Timing can be critical to pruning
- Roberta Manzer
- Mar 20, 2022
- 2 min read
This recent warm weather has enticed many to get outside and work on their yards. I’m all for that. In fact, now is a good time to prune many things. Some shrubs and trees probably could have been cut back even before now.
I’m not a big fan of most fall pruning since I have to stare at butchered plants all winter. If severe pruning is necessary as is sometimes the case on red tip photinia, fortune tea olive and a few others, I prefer to do it shortly before spring bud swell. In a month or so the painful sight of ugly stumps will be covered with lush greenery.
When pruning shrubbery take note of any insects that might have overwintered. This spring I’ve noticed severe infestations of tea scale on hollies and pittosporum. Usually there’s a black mold associated with it. Make sure you remove all pruned material from the area.
There is another thing you must remember. Some plants won’t regenerate from drastic renewal pruning. Most narrow-leaf evergreens like pines, yews, hemlocks and junipers will die if you remove all green growth.
Other factors should be considered, too. Most spring-blooming trees and shrubs bloom on the previous season’s wood. Apples bloom on two-year-old wood. This is important, since removing wood will reduce bloom. In the case of apples and other fruit trees that can be advantageous. Too much bloom often means excess fruit set and that leads to smaller fruit size.
Other plants respond to spring pruning negatively. If you wish to destroy this year’s bloom on your azaleas, dogwoods, lilacs or any other spring blooming ornamental prune them now. The flower buds were initiated last summer and shortening any branches will remove flowers. If these plants are overgrown you should wait until the bloom is past. Then you can cut them back to your heart’s content.
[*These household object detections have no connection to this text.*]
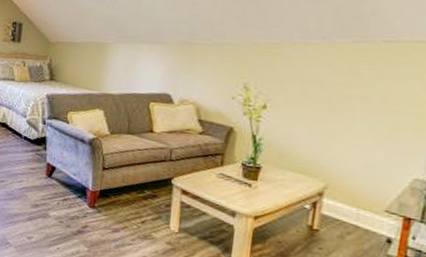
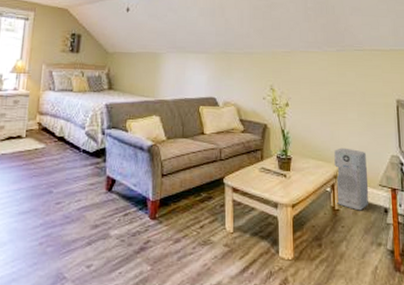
air purifier: none [314,162,373,236] -> present [334,147,369,211]

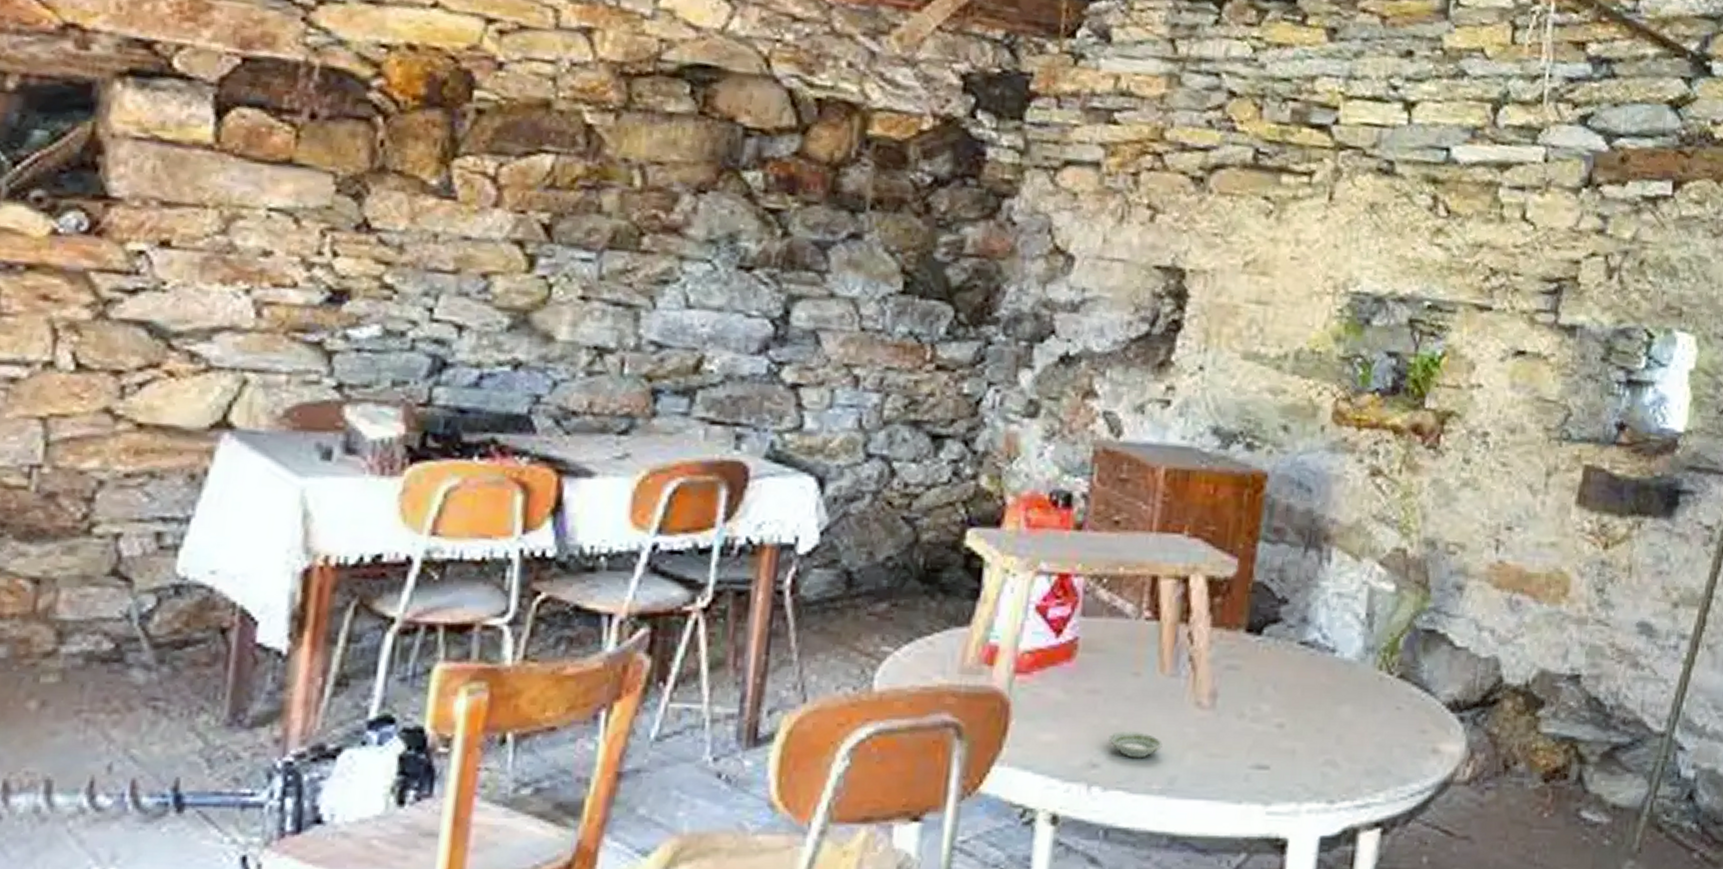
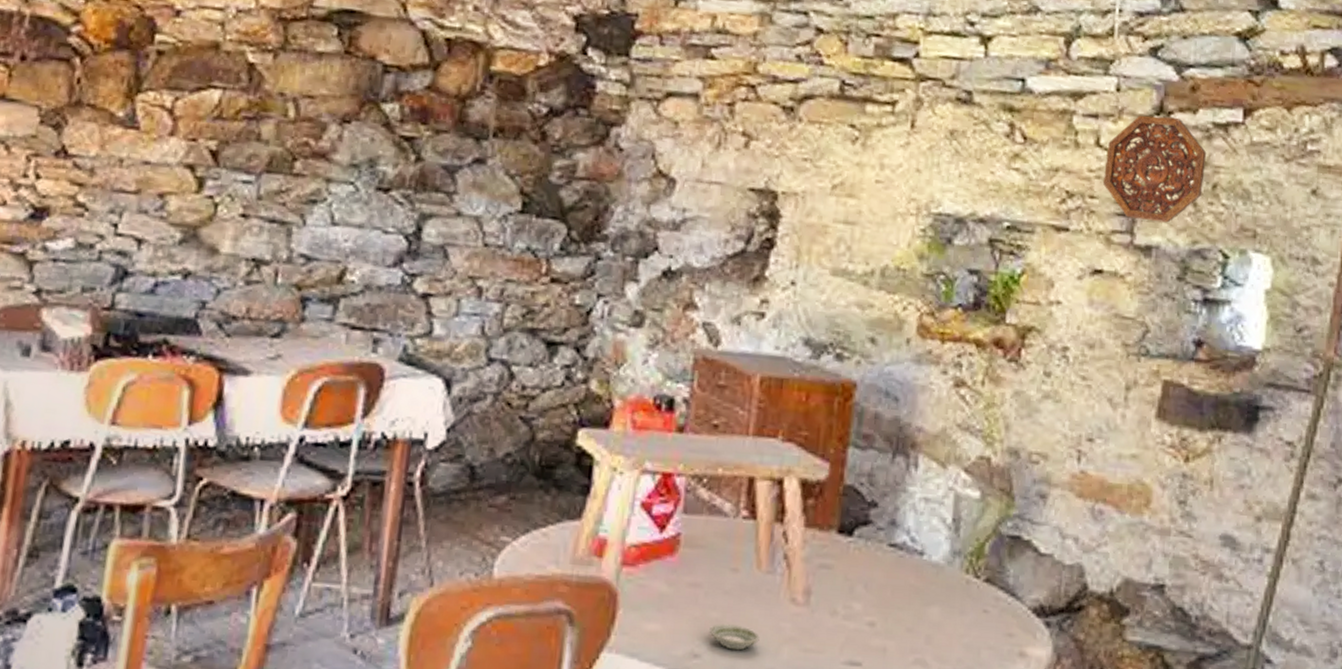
decorative platter: none [1528,187,1635,301] -> present [1103,115,1207,223]

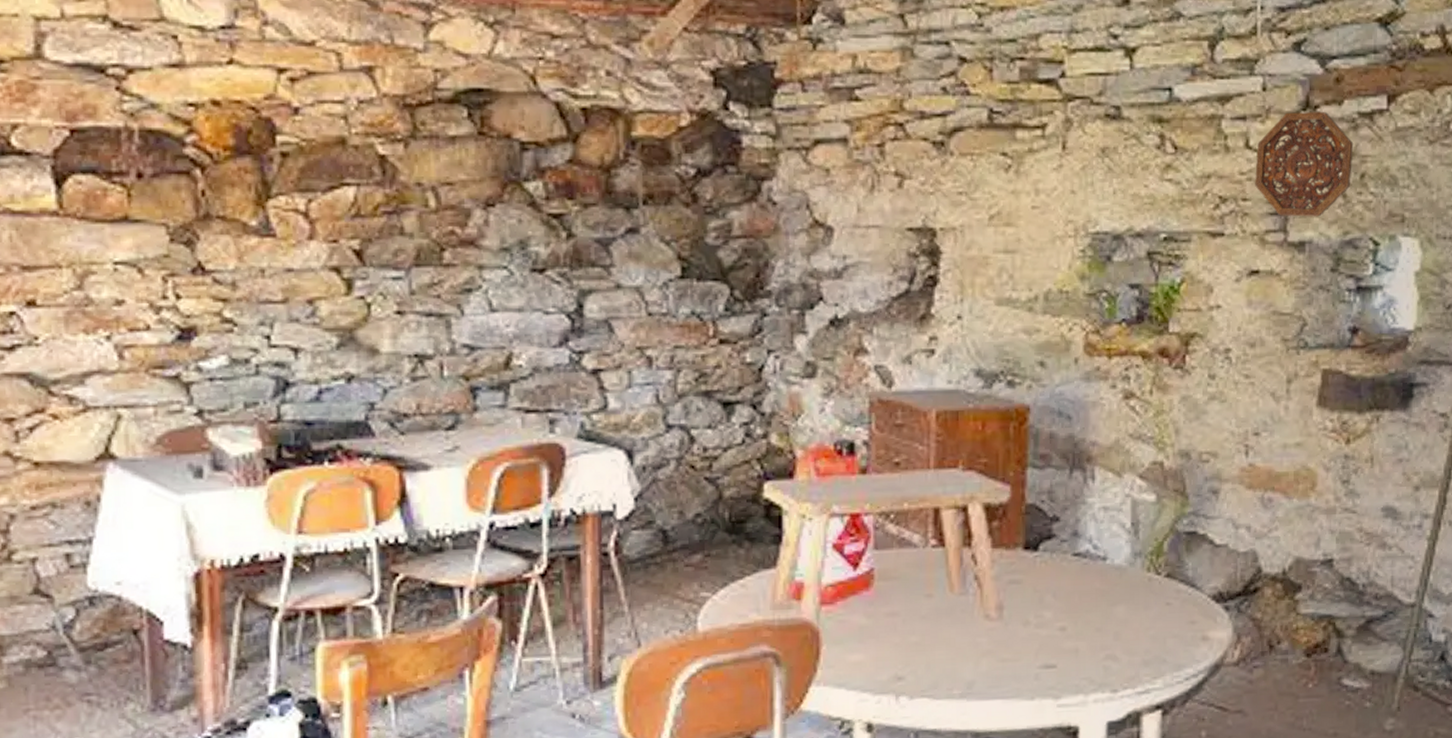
saucer: present [709,624,760,651] -> none [910,646,958,669]

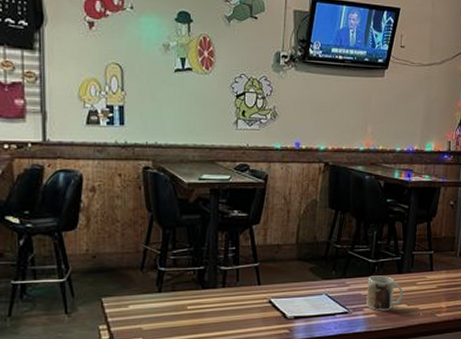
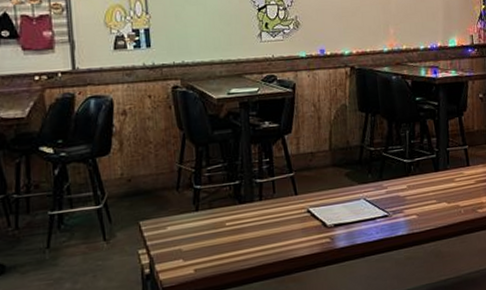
mug: present [366,275,403,311] -> none [405,174,442,212]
Maple trees and other species that produce large amounts of sap should not be pruned now either. They should have been pruned in early winter or better yet, when the leaf canopy has developed later this spring. Trees pruned now will bleed and this sugary substance will be unsightly. It could also lead to a greater incidence of disease and insect damage.
Now is the time when most people prune crape myrtles. Don’t get me wrong, some pruning is necessary and now is a great time to do it. The problem is that removing too much wood promotes a thick flush of growth right below the cut and at the base of the trees.
I suggest thinning to a desired shape and heading back slightly. If little shaping and thinning are necessary growth will be more natural. It is true that pruning crape myrtles can stimulate larger flower clusters. It’s also true that these larger inflorescences catch more rain and branches will easily snap in a thunderstorm.
Gentle thoughtful pruning is best with crape myrtles. I’d no more take a chainsaw to a crape myrtle than I’d assemble a picture frame with a sledgehammer.
Thank you. I did most of my pruning correctly. I'd like to print in all caps about pruning Crepe Myrtles and mail it to some towns. The large knots at the cut sight are unsightly. So happy for your new career, I know you will do well.